■ TEKS UNTUK ANALISIS:
***

“Jika maskapai masih dibebani dengan biaya-biaya yang lebih mahal daripada di negara lain dan berulang-ulang saling tumpang tindih, sehingga jika keadaan tersebut masih melekat pada maskapai Indonesia, saya rasa kita pasti kalah bersaing”
Ada satu badan yang dulu pernah disiapkan, namanya DEPANRI (Dewan Penerbangan dan Antariksa). Badan ini masih bisa diaktifkan lagi guna menghadapi pasar bersama atau ASEAN Single Aviation Market (ASAM). Dengan begitu Indonesia mampu mengisi peluang bisnis, bukan sebaliknya Cuma jadi penonton di negara sendiri. Ke depan Indonesia juga lebih siap untuk melawan kekuatan seperti Singapura, Malaysia, Thailand, Filipina dan Vietnam.
Guna mengetahui lebih lanjut tentang persiapan Indonesia menyambut Open Sky, Aviasi mewawancarai Samudera Sukardi, Consultan Partner CSE Aviation. Berikut petikan wawancaranya.
Bagaimana dengan lima bandar udara yang akan dibuka Indonesia, sementara bandar udara Negara ASEAN yang dibuka hanya satu?
Dari segi kenyamanan, bandar udara di Indonesia masih belum mempunyai standar sama, sedangkan di negara-negara ASEAN lainya pada umumnya sudah dapat dikatakan lebih baik dari Indonesia, terutama Singapura, Malaysia dan Thailand.
Untuk keamanan, di Indonesia masih harus banyak diperbaiki. Keamanan penerbangan secara reguler harus di audit oleh Independent Auditor, karena faktanya, masih dapat dengan mudah seseorang masuk ke area “restricted” tanpa menggunakan pass airport serta tidak diketahui oleh petugas penjaga. Sistemnya juga masih banyak kelemahan.
Ada dua alasan akibat perbedaan jumlah bandar udara yang dibuka. Pertama, segi positifnya, dengan dibuka lima bandar udara berarti kita akan dikunjungi oleh wisatawan dan pebisnis ke setiap penjuru Nusantara, dengan demikian akan mempercepat peningkatan perekonomian daerah setempat. Selain itu juga menguntugnkan bagi masyaakat setempat dalam rangka bepergian ke negara lain tanpa harus melalui Jakarta.
Kedua, segi negatifnya. Perusahaan penerbangan di Indonesia dari segi resipokal dirugikan, karena kesempatan pertambahan pasar penumpang hanya ditambah dari satu kota di bandingkan dengan perusahaan penerbangan di negara lain akan mendapatkan potensial pertambahan pasar penumpang dari lima kota di Indonesia.
Menurut Anda bagaimana Open Sky jika dilihat dari berbagai sisi?

***

■ DATA YANG DIBERIKAN:
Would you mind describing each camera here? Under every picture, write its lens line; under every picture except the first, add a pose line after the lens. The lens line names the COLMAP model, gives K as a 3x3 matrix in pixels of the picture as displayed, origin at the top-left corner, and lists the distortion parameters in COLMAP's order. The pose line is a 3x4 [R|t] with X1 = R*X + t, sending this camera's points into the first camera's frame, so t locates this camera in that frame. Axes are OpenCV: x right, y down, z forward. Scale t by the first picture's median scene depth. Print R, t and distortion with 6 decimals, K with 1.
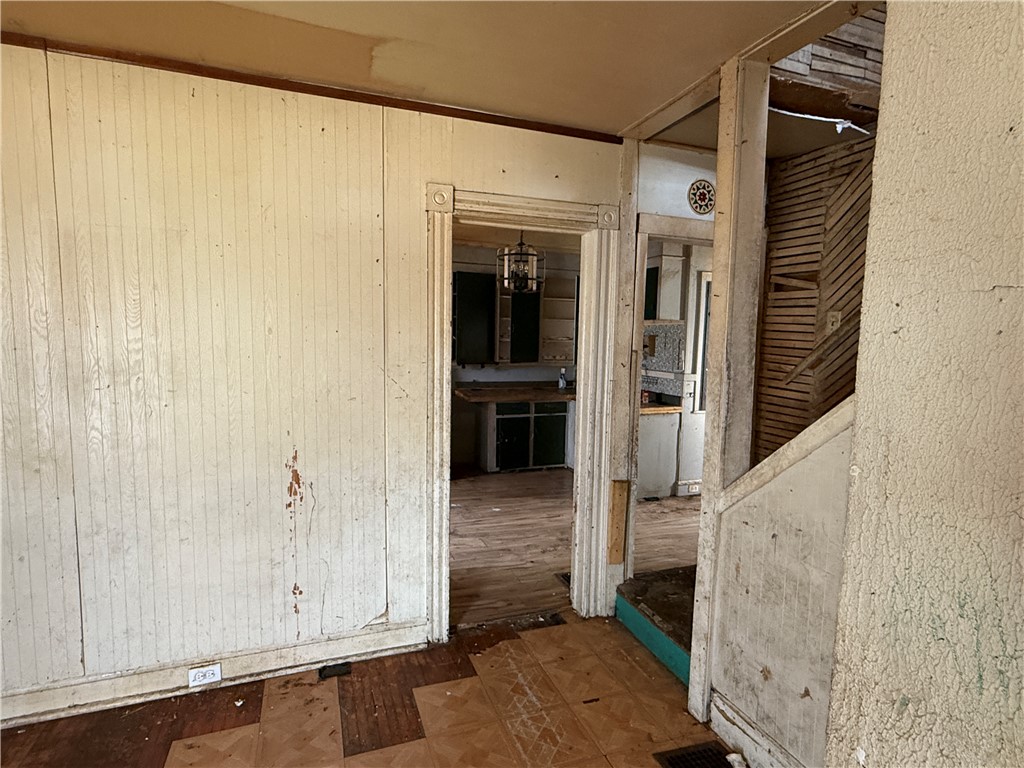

***

■ TUGAS ANDA:
- a) Ulangi bagian teks tentang Open Sky yang dimulai dengan “Guna mengetahui lebih” dan berlanjut hingga “dibuka hanya satu?”.
- b) Teruskan teks tentang Open Sky dari kalimat terakhir yang ditampilkan.
Data tersebut merupakan bahan tersendiri yang terpisah dari teks tentang Open Sky.

■ JAWABAN TUGAS:
- a)
Guna mengetahui lebih lanjut tentang persiapan Indonesia menyambut Open Sky, Aviasi mewawancarai Samudera Sukardi, Consultan Partner CSE Aviation. Berikut petikan wawancaranya.
Bagaimana dengan lima bandar udara yang akan dibuka Indonesia, sementara bandar udara Negara ASEAN yang dibuka hanya satu?

- b)
Ini peluang, karena Open Sky itu merupakan pasar bersama. Tentunya pasar akan menjadi lebih besarm jumlah penumpang yang akan diangkut juga ebih besar dan tujuan atau rutenya juga terbuka lebih banyak pilihan. Dilihat dari ketiga aspek tesebut, Open Sky seharusnya merupakan peluang bisnis bagi Indonesia.
Kalaupun ada ancaman, itu semata-mata karena para pebisnis industri aviasi di Indoensia belum siap bersaing secara terbuka dengan para pebisnis di negara ASEAN lainya , seperti maskapai, pengelola Airport, AirNav (Navigasi), MRO, training, manufaktur, informasi teknologi, financial institution, aviation consulting, Aviation Law dan sebagainya.
Sebenernya yang menjadi hambatan bukan Open Sky-nya, akan tetapi Indonesia sendiri kurang dipersiapkan oleh para pelaku bisnis maupunb regulator, misalnya :
- Harga fuel masih lebih mahal dari pada negara lain.
- Aircraft Leasing masih dari luar Indonesia.
- Tidak adanya bank dan financial dari Indonesia yang siap untuk membantu memfasilitasi kebutuhan sewa maupun beli pesawat udara dan bisnis-bisnisnya.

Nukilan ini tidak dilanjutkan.